Kyle Whitmire:

Consider what the novel is about: A young woman is all but abandoned by her family, raped by her father and left pregnant by the assault. And she tries, despite all that, to have the child.

Just last week, the Alabama House passed a ban on abortions after a fetal heartbeat is detectable – roughly six weeks into a pregnancy.

And that ban would not make an exemption for rape or incest.

Consider further what that means: We don’t expect a 17-year-old woman be mature enough to read a work of fiction about brutal rape by a family member, but if she finds herself the victim of such an assault and pregnant from it, we expect her to be mature enough to carry the child to term.

And once that child is born?

Rep. Patricia Todd, D-Birmingham, proposed to amend one of the abortion bills last week to allocate $1 million toward helping women and families with adoption, but that amendment got tabled because the bill’s sponsor said it would be too much trouble.

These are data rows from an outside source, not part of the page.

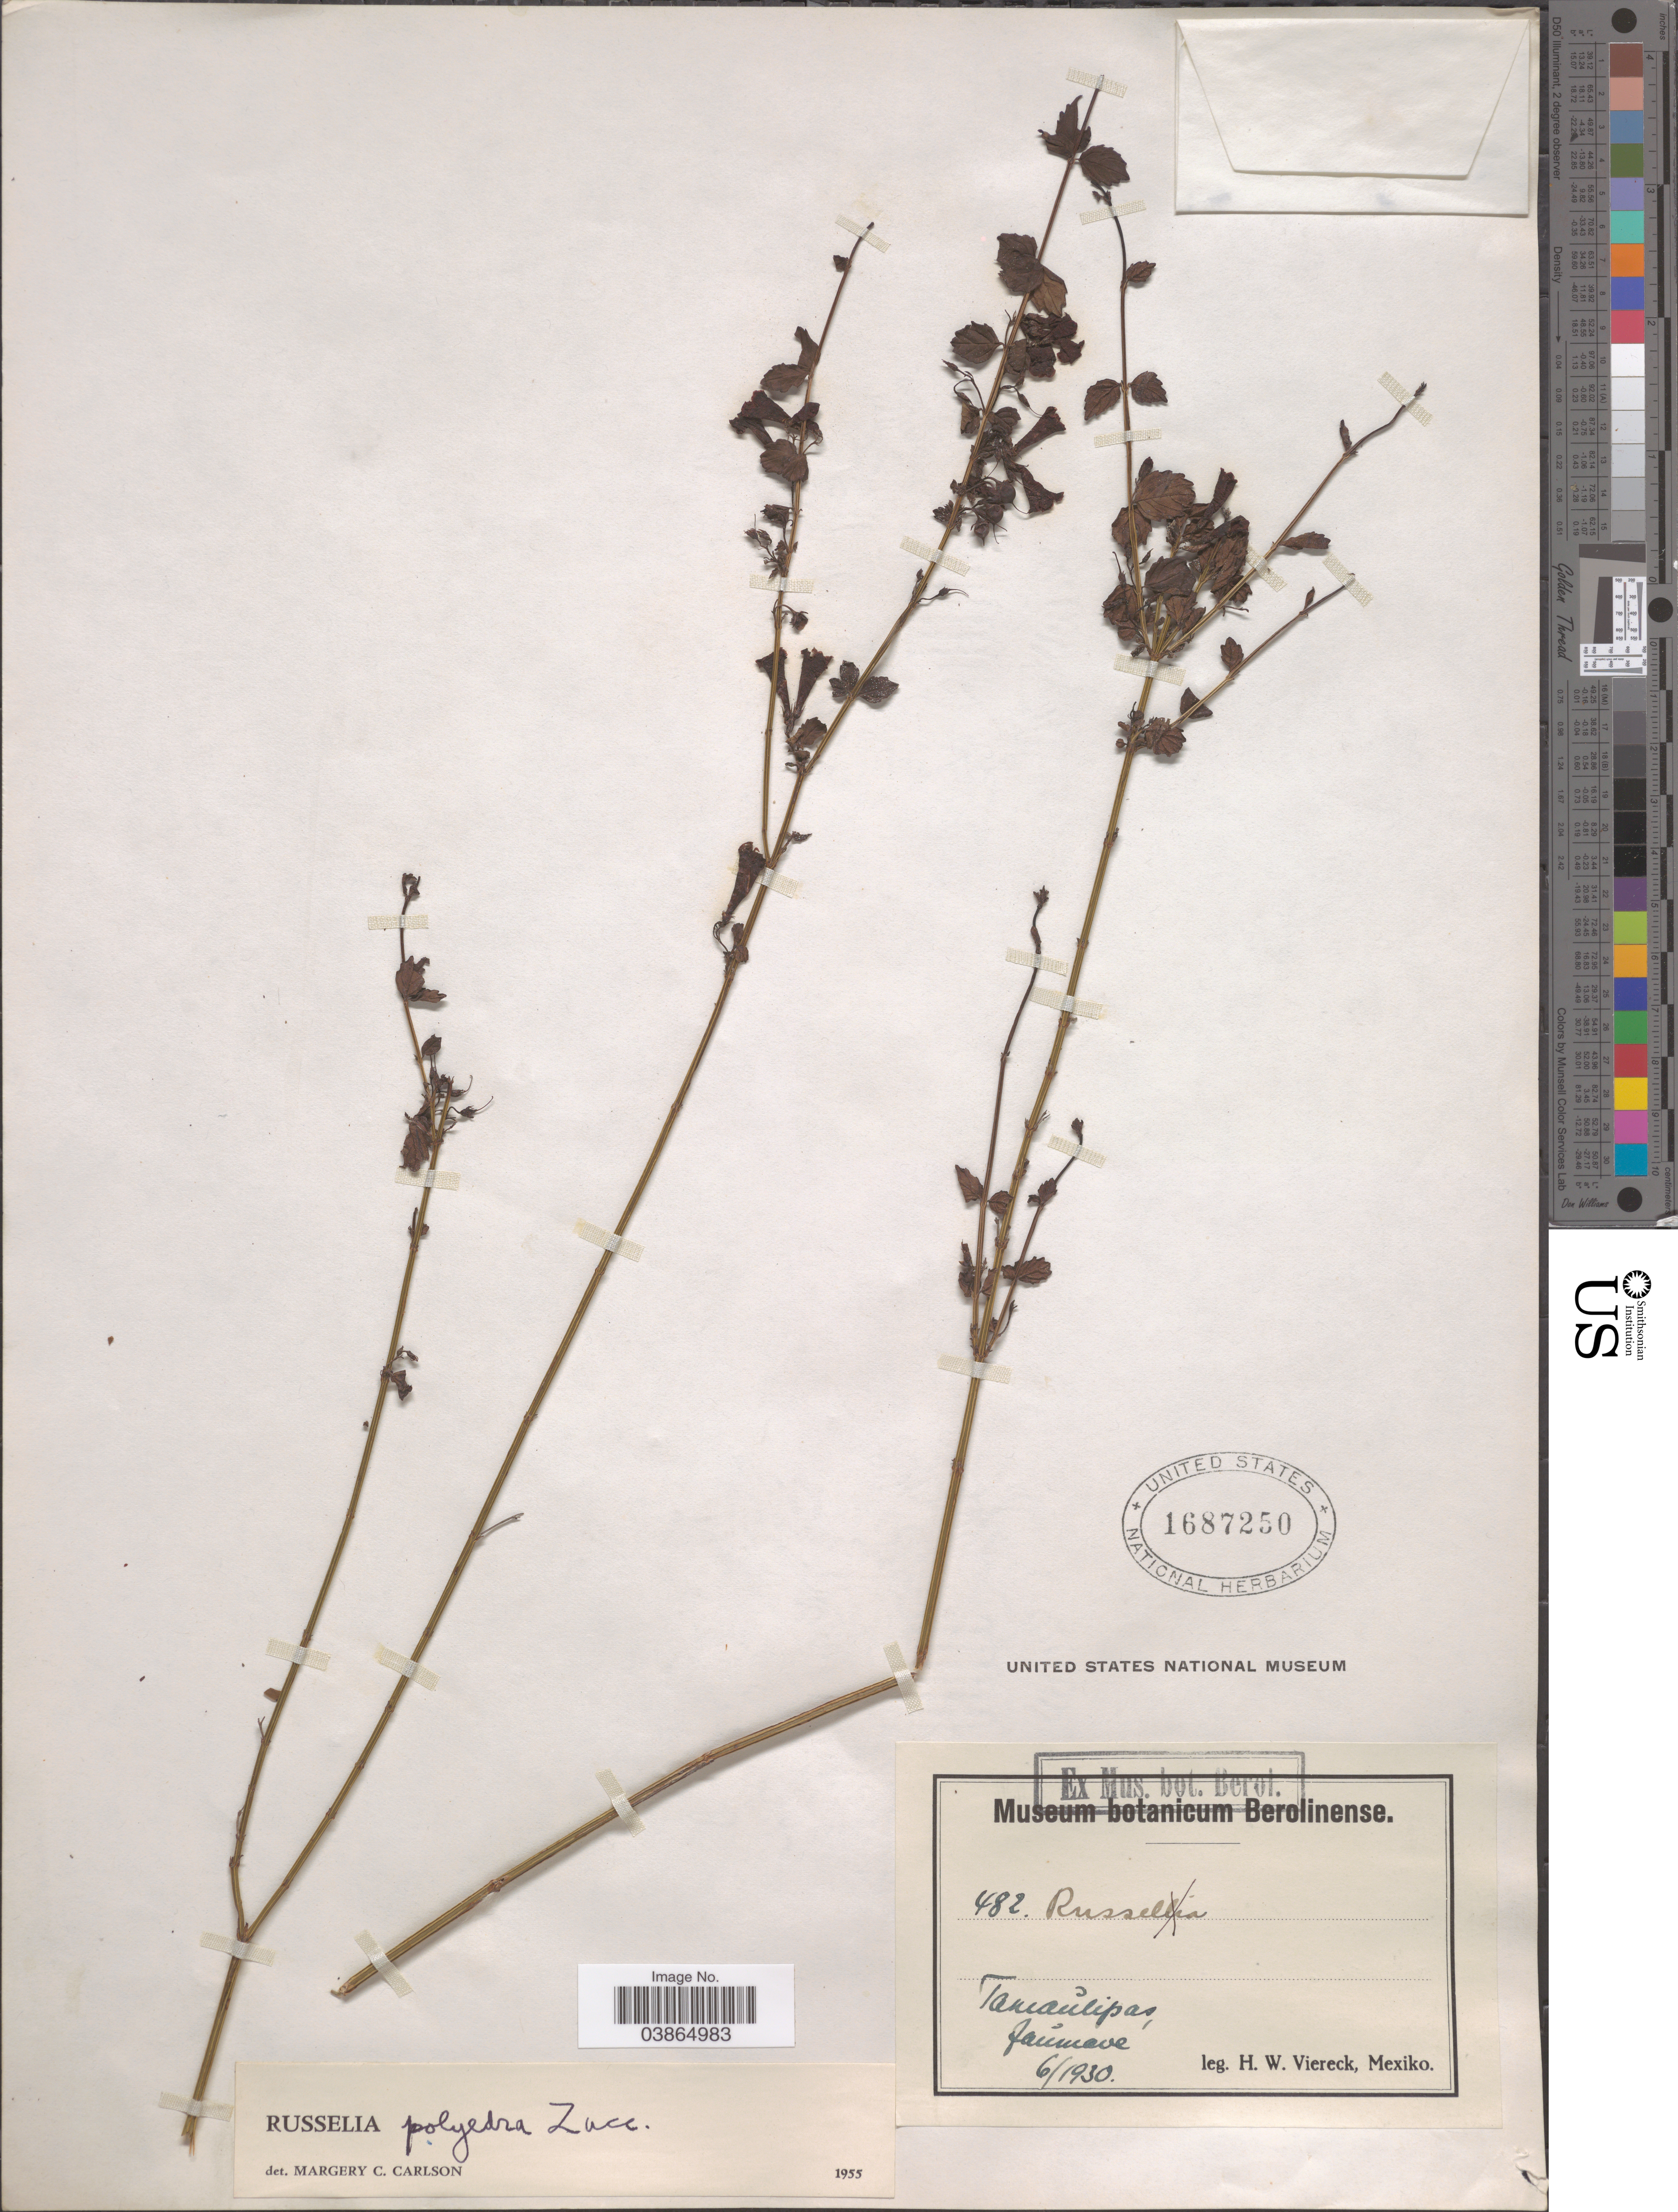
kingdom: Plantae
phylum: Tracheophyta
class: Magnoliopsida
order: Lamiales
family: Plantaginaceae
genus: Russelia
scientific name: Russelia polyedra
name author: Zucc.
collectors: H. W. Viereck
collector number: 482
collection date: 1930-06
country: Mexico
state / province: Tamaulipas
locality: Jaŭmave.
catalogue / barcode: US 1687250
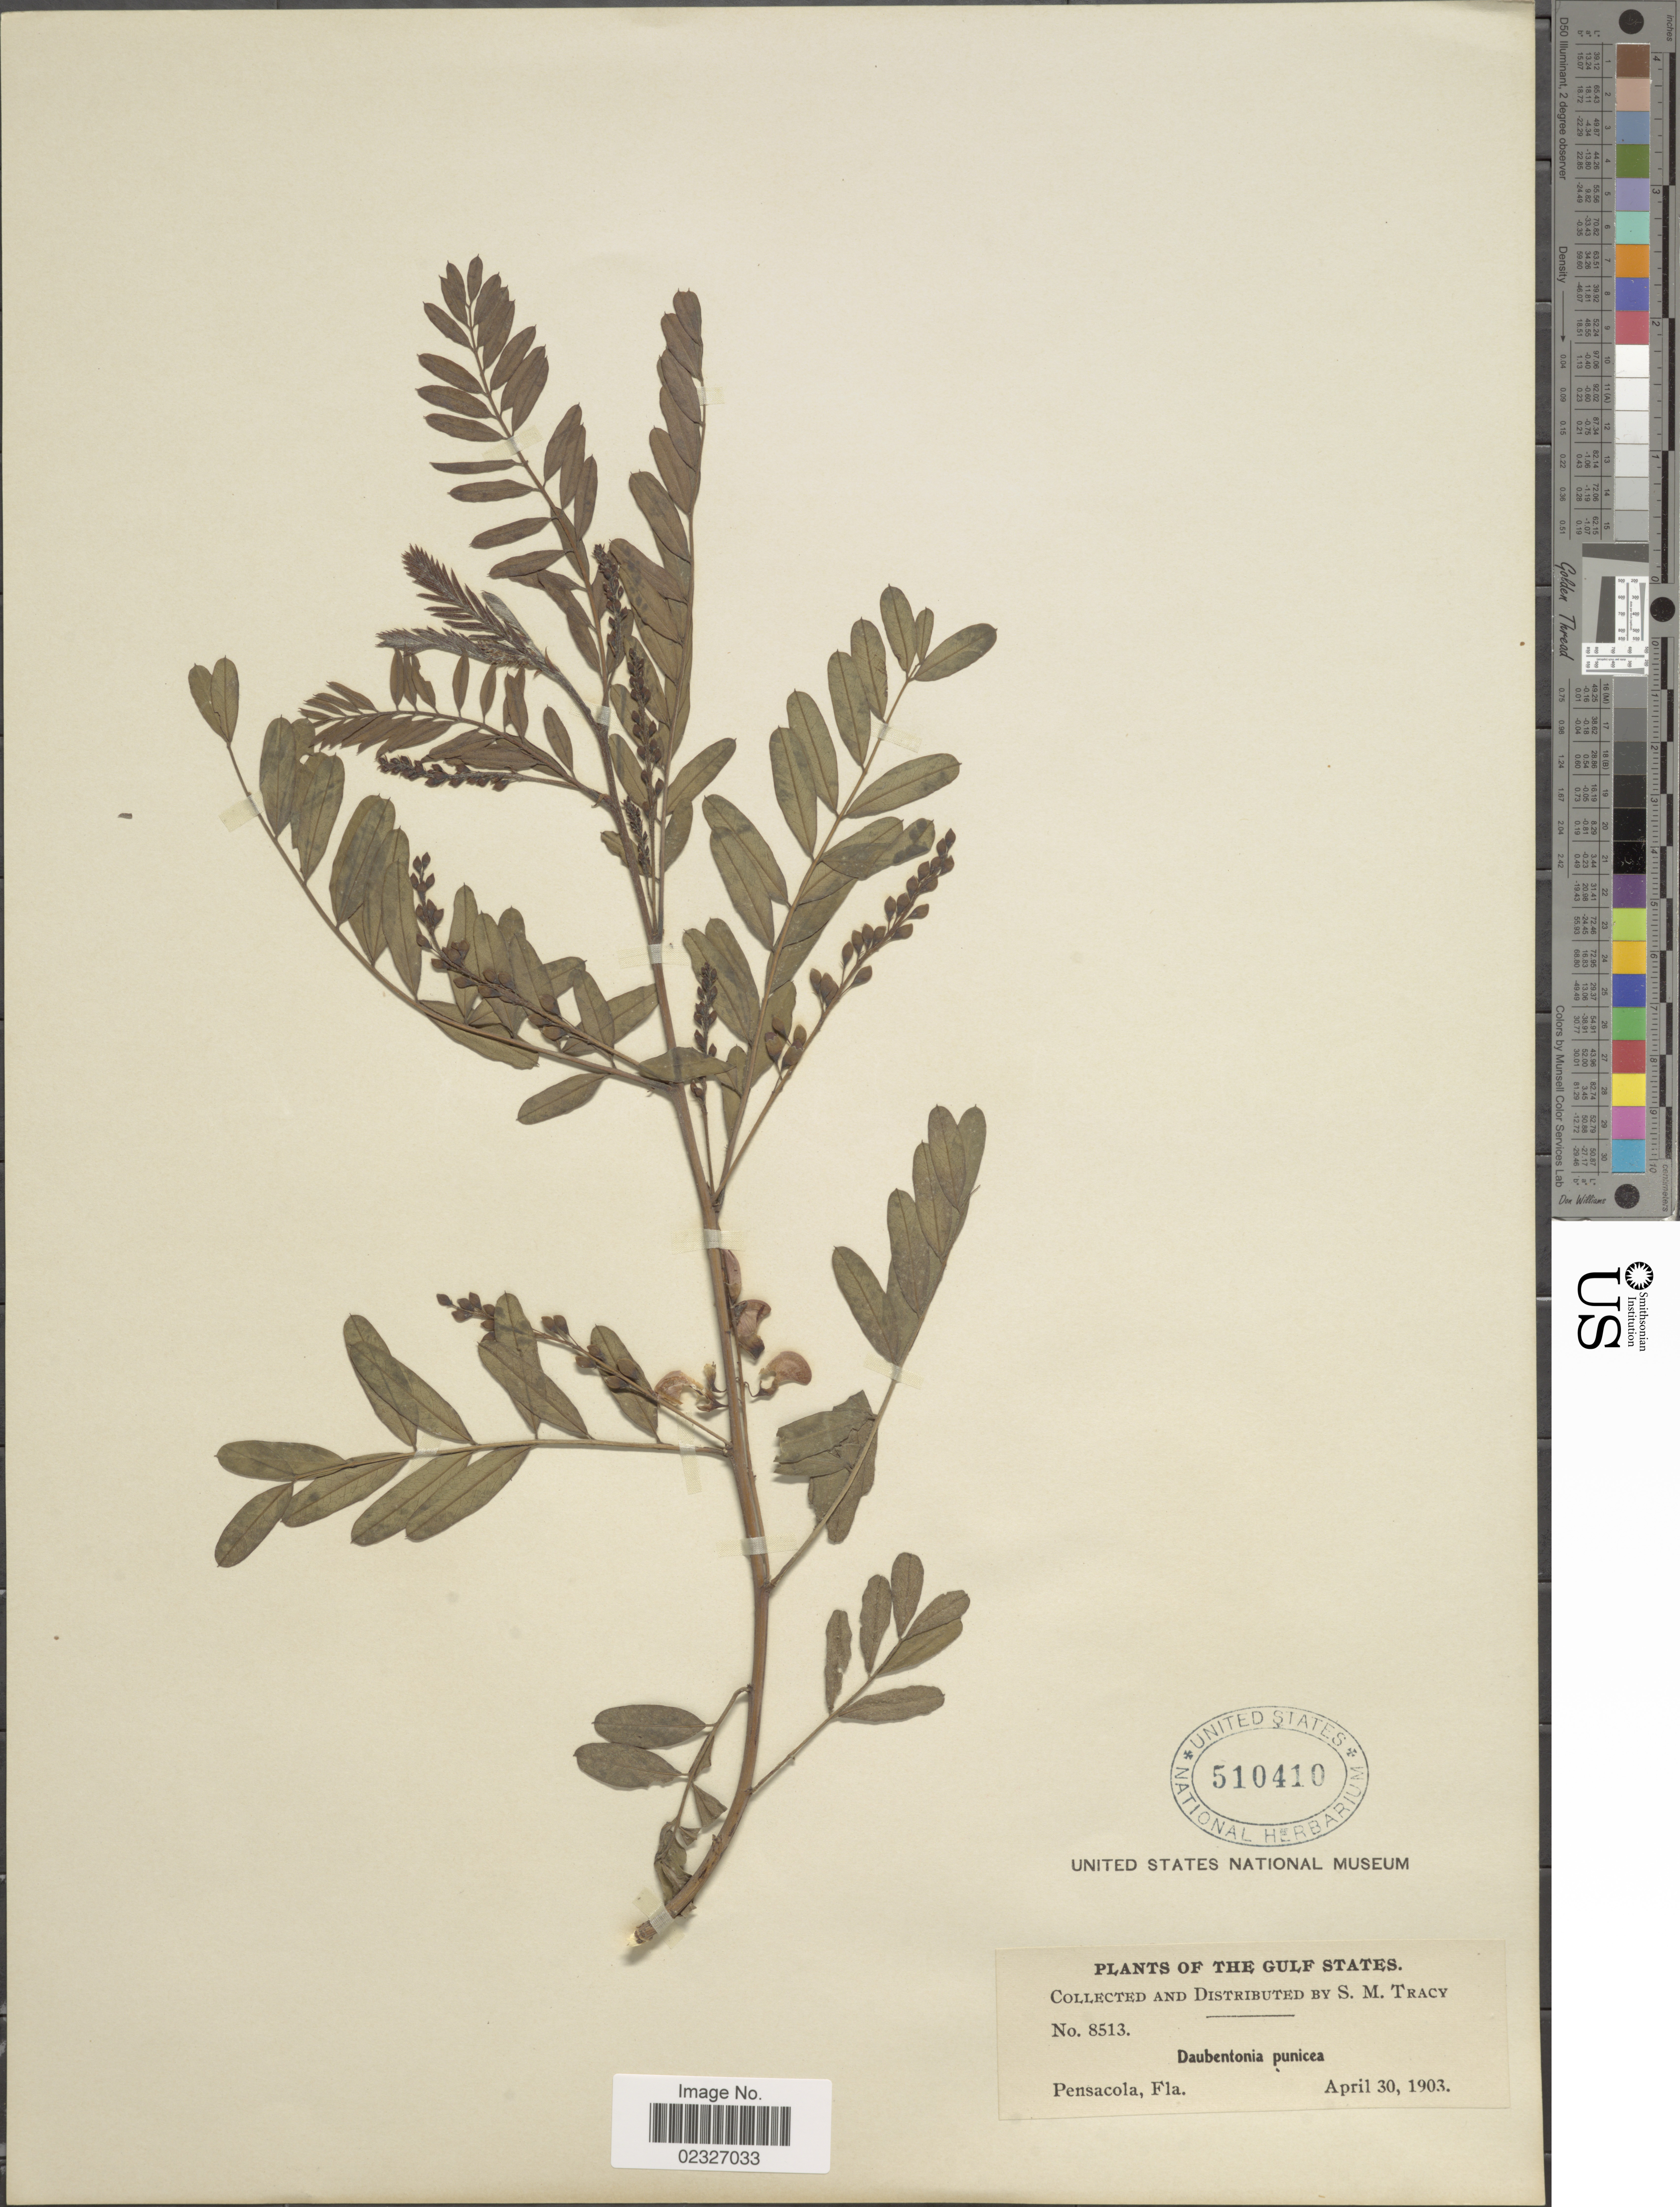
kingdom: Plantae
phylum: Tracheophyta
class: Magnoliopsida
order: Fabales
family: Fabaceae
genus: Sesbania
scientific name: Sesbania punicea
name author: (Cav.) Benth.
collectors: S. M. Tracy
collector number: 8513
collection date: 1903-04-30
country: United States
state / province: Florida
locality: The Gulf States, Pensacola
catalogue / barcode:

And if the woman wants to keep the child? In that case, if you want government assistance to help you feed a family, there are Alabama lawmakers who want you to pee in a cup first.

In Montgomery, truth comes with consequences, and who needs that?

Lawmakers there would rather opine about the Ten Commandments or blast Common Core, while their decades of neglect and disregard have turned the Julia Tutwiler Prison for Women into a state-operated rape factory. They would rather be accomplices to brutes who learned to be prison guards from watching Cinemax than find the funds for better staff or rework the way the state deals with sentencing.